Qui la situazione si fa ancora più ingarbugliata. Aschbacher presenta un piano finanziario, tra programmi in essere e nuovi impegni, che chiede 18,5 miliardi di euro, cioè il 30% in più rispetto a quanto le delegazioni avevano concordato a Siviglia nel summit del 2019.
Vero è che la prima bozza era stata formulata dall’esecutivo prima che scoppiasse la guerra in Ucraina, ma lascia perplessi il fatto che il Direttore austriaco insista sulla richiesta senza minimamente considerare quanto e come la situazione internazionale sia profondamente cambiata e, soprattutto, come la gerarchia degli interessi specifici delle nazioni siano necessariamente completamente rivoluzionati: e, certamente, lo Spazio non è più al top dell’interesse generale dei governi, come è logico che sia vista la situazione.

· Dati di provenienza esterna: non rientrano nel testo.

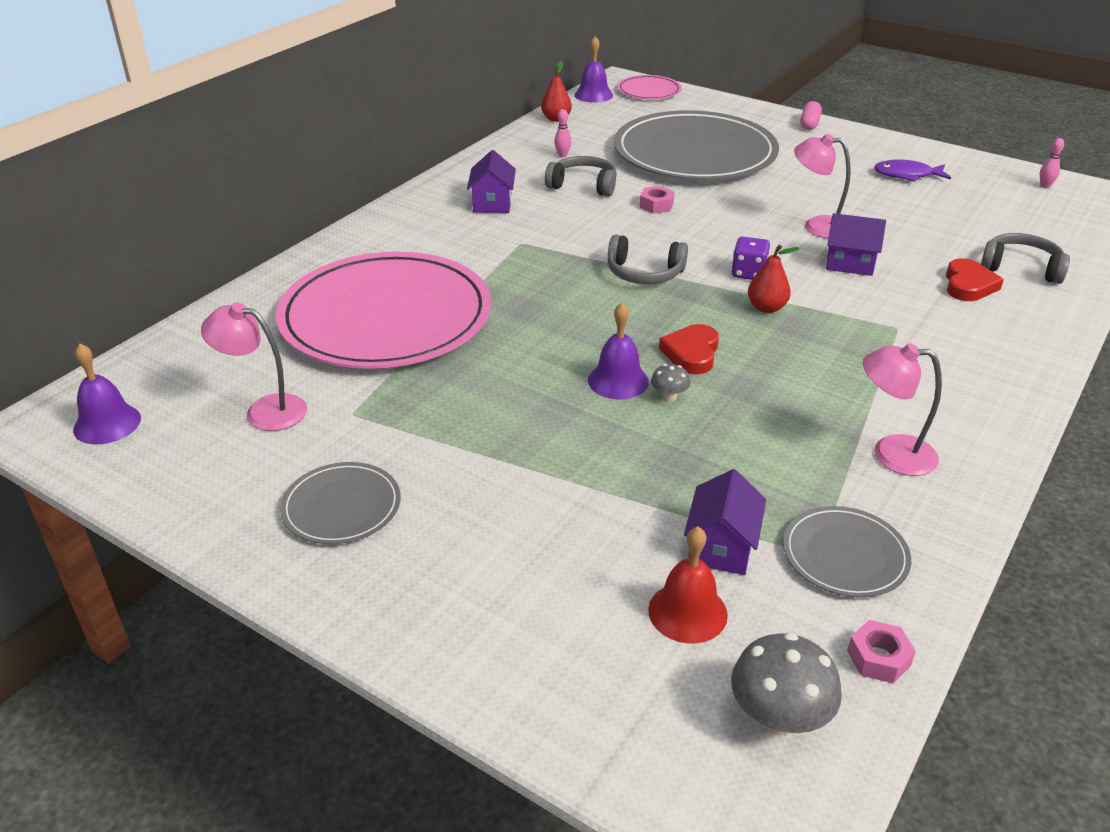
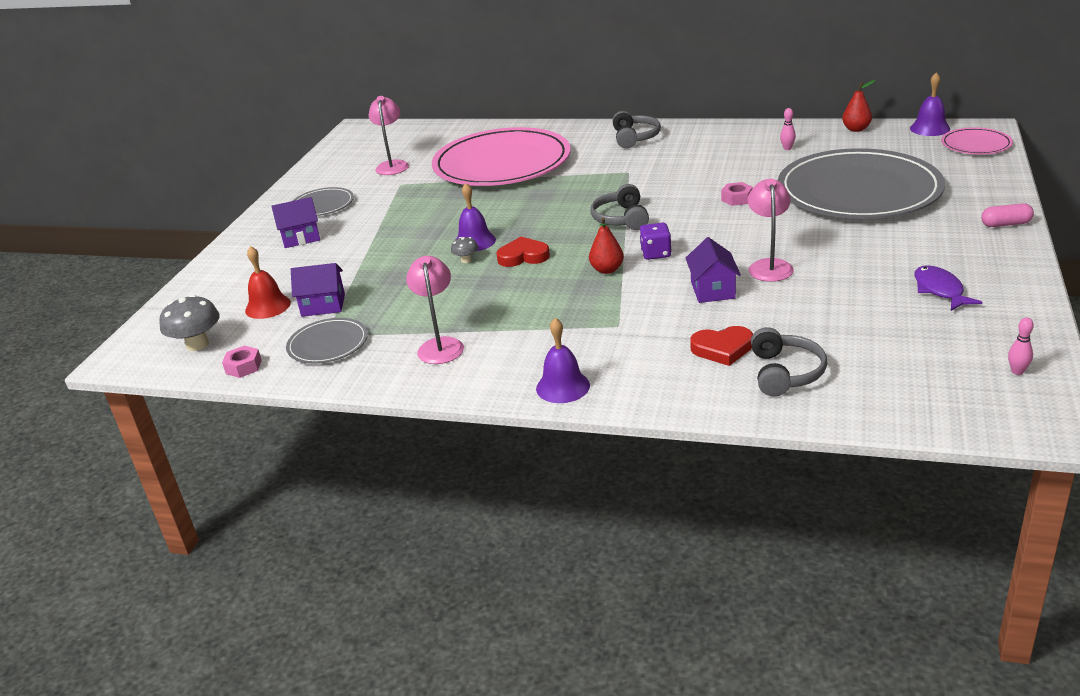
camera: 75 degrees right, 5 degrees down
purple bell [73,344,141,444] -> purple bell moved to [536,318,590,403]
purple house [467,150,516,213] -> purple house moved to [271,197,320,248]
grey headphones [545,156,617,197] -> grey headphones moved to [612,111,661,148]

A non capirlo da noi erano rimasti il ministro e il suo fido capo di gabinetto, che peraltro, ai primi segnali di cedimento del governo Draghi ha preferito emigrare verso un impiego, sicuro e ben remunerato, come Direttore Generale di Assonomine.

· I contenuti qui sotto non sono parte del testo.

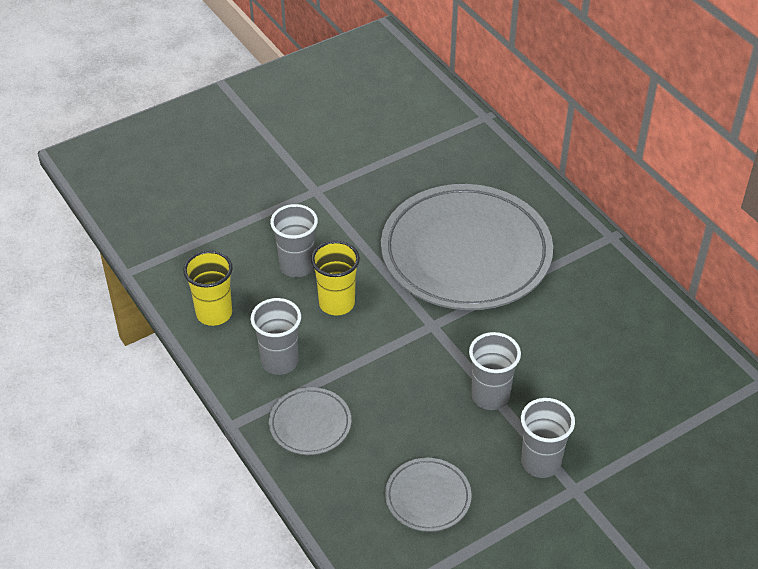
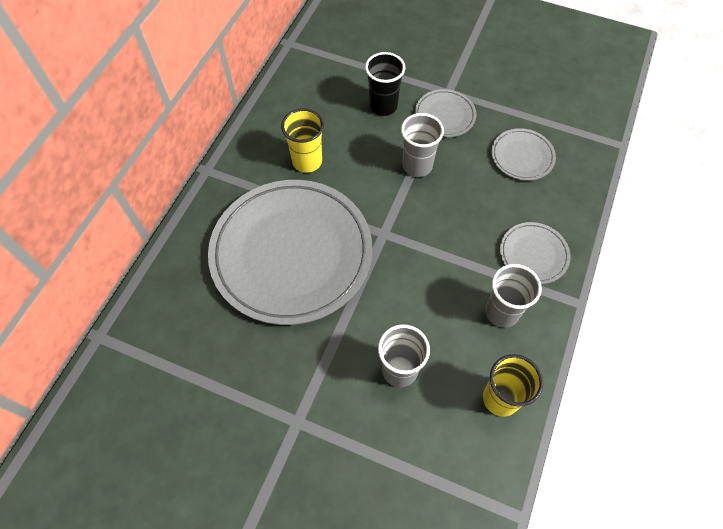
camera: 125 degrees left, 15 degrees up
yellow cup [311,241,360,315] -> yellow cup moved to [281,108,324,173]
grey cup [521,398,575,478] -> grey plate [415,89,476,137]
none -> black cup [365,52,405,116]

Data la situazione è logico che i fondi potenzialmente a disposizione del settore, se si escludono quelli Pnrr già etichettati su programmi (ci sarebbe da discuterne su alcuni) non sembra possano essere i tre/quattro miliardi di euro di cui Colao, nonostante la guerra fosse già scoppiata da tempo, aveva parlato come proposta italiana poco tempo prima di decadere come ministro.
E’ al nuovo governo che si sta costituendo e a chi assumerà la delega allo Spazio di gestire la patata bollente e le sue implicazioni. Stranamente i responsabili del MITD non avevano affrontato il problema delicato e strategico, in occasione della Ministeriale: quale Direttorato chiedere visto che all’Italia ne spettano almeno due visti i nostri impegni economici in ESA. Differentemente da noi, i nostri competitori Francia, Germania e il Regno Unito si sono mossi già da tempo col rischio che le caselle migliori siano già state riservate indipendentemente dall’entità dell’impegno economico italiano salito probabilmente dal terzo al secondo posto o alla pari con la Germania.
L’aver operato spot e mai in un quadro ampio e proiettato nel tempo non ha permesso la definizione di una politica spaziale nazionale adeguata a quelli che sono, o dovrebbero essere, realmente gli interessi delle industrie e del comparto scientifico nazionale: è palese invece una polverizzazione su mille canali, all’italiana, che non facilita il successo.
Speriamo che il nuovo governo indichi un responsabile con competenze reali e, soprattutto, che non creda di sapere tutto e di aver tutto capito dopo che è in sella da pochi giorni ma, piuttosto abbia l’intelligenza di scegliersi collaboratori qualificati, esperti veri e non sedicenti esperti inventati che hanno circolato e ancora circolano nelle istituzioni nazionali.
Se non si ribalta la situazione attuale continueremo ad essere più una mammella da spremere economicamente che una locomotiva leader in alcuni settori che già qualificano da tempo il nostro paese a livello internazionale.